Silence. My neck and shoulders, too, had been comforted by my mother's supple hands. Every so often the springs spoke, announcing a movement. Then my father's voice came back. "I had another nightmare about that man in the car."

"I figured so."

"I was lookin' at him in that car, with his face beat all to pulp and his throat strangled with a wire. I saw the handcuff on his wrist, and the tattoo on his shoulder. The car was goin' down, and then... then his eyes opened."

I shivered. I could see it myself, and my father's voice was almost a gasp.

"He looked at me. Right at me. Water poured out of his eyeholes. He opened his mouth, and his tongue was as black as a snake's head. and then he said, 'Come with me.'"

"Don't think about it," Mom interrupted. "Just close your eyes and rest."
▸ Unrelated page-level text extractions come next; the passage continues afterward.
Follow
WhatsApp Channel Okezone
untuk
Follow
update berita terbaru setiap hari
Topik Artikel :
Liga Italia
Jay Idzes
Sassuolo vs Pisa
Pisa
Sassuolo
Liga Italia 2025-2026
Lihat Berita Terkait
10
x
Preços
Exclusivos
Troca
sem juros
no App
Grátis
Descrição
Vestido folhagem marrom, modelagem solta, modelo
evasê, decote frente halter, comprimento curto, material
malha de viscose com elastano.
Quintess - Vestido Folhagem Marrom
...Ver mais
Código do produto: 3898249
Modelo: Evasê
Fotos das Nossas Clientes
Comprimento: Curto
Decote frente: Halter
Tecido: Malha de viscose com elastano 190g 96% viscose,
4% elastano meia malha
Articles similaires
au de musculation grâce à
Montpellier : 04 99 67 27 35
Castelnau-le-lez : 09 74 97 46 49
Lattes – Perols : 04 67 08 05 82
"I can't rest. I can't." I pictured my father's body, lying like a question mark on the bed as Mom kneaded the iron-tight muscles of his back. "My nightmare," he went on. "The man in the car reached out and grabbed my wrist. His fingernails were blue. His fingers bit hard into my skin, and he said, 'Come with me, down in the dark.' The car... the car started sinkin', faster and faster, and I tried to break loose but he wouldn't let me go, and he said, 'Come with me, come with me, down in the dark.' and then the lake closed over my head and I couldn't get away from it and I opened my mouth to scream but the water filled it up. Oh Jesus, Rebecca. Oh, Jesus."

"It wasn't real. Listen to me! It was only a bad dream, and everythin's all right now."
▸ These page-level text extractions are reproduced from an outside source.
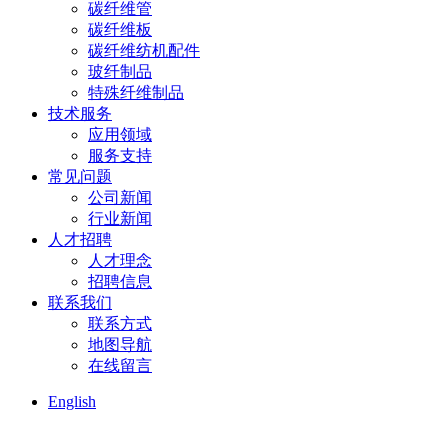
碳纤维管
碳纤维板
碳纤维纺机配件
玻纤制品
特殊纤维制品
技术服务
应用领域
服务支持
常见问题
公司新闻
行业新闻
人才招聘
人才理念
招聘信息
联系我们
联系方式
地图导航
在线留言
English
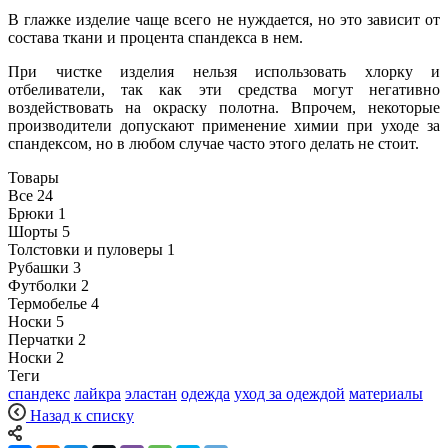
В глажке изделие чаще всего не нуждается, но это зависит от
состава ткани и процента спандекса в нем.
При чистке изделия нельзя использовать хлорку и
отбеливатели, так как эти средства могут негативно
воздействовать на окраску полотна. Впрочем, некоторые
производители допускают применение химии при уходе за
спандексом, но в любом случае часто этого делать не стоит.
Товары
Все
24
Брюки
1
Шорты
5
Толстовки и пуловеры
1
Рубашки
3
Футболки
2
Термобелье
4
Носки
5
Перчатки
2
Носки
2
Теги
спандекс
лайкра
эластан
одежда
уход за одеждой
материалы
Назад к списку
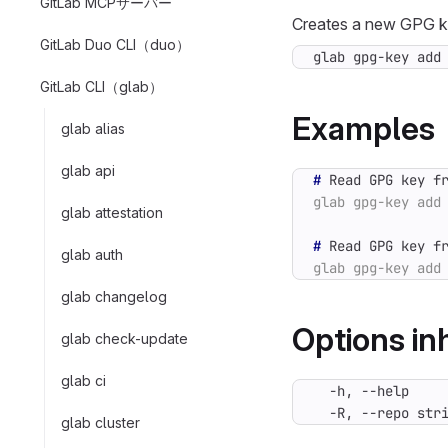
GitLab MCPサーバー
Creates a new GPG ke
GitLab Duo CLI（duo）
glab gpg-key add
GitLab CLI（glab）
Examples
glab alias
glab api
#
glab attestation
#
glab auth
glab changelog
Options i
glab check-update
glab ci
  -R, --repo str
glab cluster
"No," Dad answered. "It's not. This thing is eatin' at me, and it's only gettin' worse. I thought I could put it behind me. I mean, my God, I've seen a dead person before. Up close. But this... this is different. That wire around his throat, the handcuff, the face that somebody had pounded into putty... it's different. and not knowin' who he was, or anythin' about him... it's eatin' at me, day and night."

"It'll pass," Mom said. "That's what you tell me whenever I want to worry the warts off a frog. Hang on, you tell me. It'll pass."

"Maybe it will. I hope to God it will. But for right now, it's in my head and I can't shake it loose for the life of me. and this is the worst thing, Rebecca; this is what's grindin' inside of me. Whoever did it had to be a local. Had to be. Whoever did it knew how deep the lake is. He knew when that car went in there, the body was gone. Rebecca... whoever did this thing might be somebody I deliver milk to. It might be somebody who sits on our pew at church. Somebody we buy groceries or clothes from. Somebody we've known all our lives... or thought we knew. That scares me like I've never been scared before. You know whyi" He was silent for a moment, and I could imagine the way the pulse throbbed at his temple. "Because if it's not safe here, it's not safe anywhere in this world." His voice cracked a little on the last word. I was glad I wasn't in that room, and that I couldn't see his face.

Two or three minutes passed. I think my father was just lying there, letting Mom rub his back. "Do you think you can sleep nowi" she finally asked him, and he said, "I'll try."

The springs spoke a few times. I heard my mother murmur something close to his ear. He said, "I hope so," and then they were silent. Sometimes my dad snored; tonight he did not. I wondered if he lay awake after Mom had drifted off, and if he saw the corpse in the car reaching for him to drag him under. What he'd said haunted me: if it's not safe here, it's not safe anywhere in this world. This thing had hurt my father, in a place deeper than the bottom of Saxon's Lake. Maybe it was the suddenness of what had happened, or the violence, or the cold-bloodedness of it. Maybe it was the knowledge that there were terrible secrets behind closed doors, even in the kindest of towns.

I think my father had always believed all people were good, even in their secret souls. This thing had cracked his foundations, and it occurred to me that the murderer had handcuffed my father to that awful moment in time just as the victim had been handcuffed to the wheel. I closed my eyes and prayed for Dad, that he could find his way up out of the dark.

March went out like a lamb, but the murderer's work was unfinished.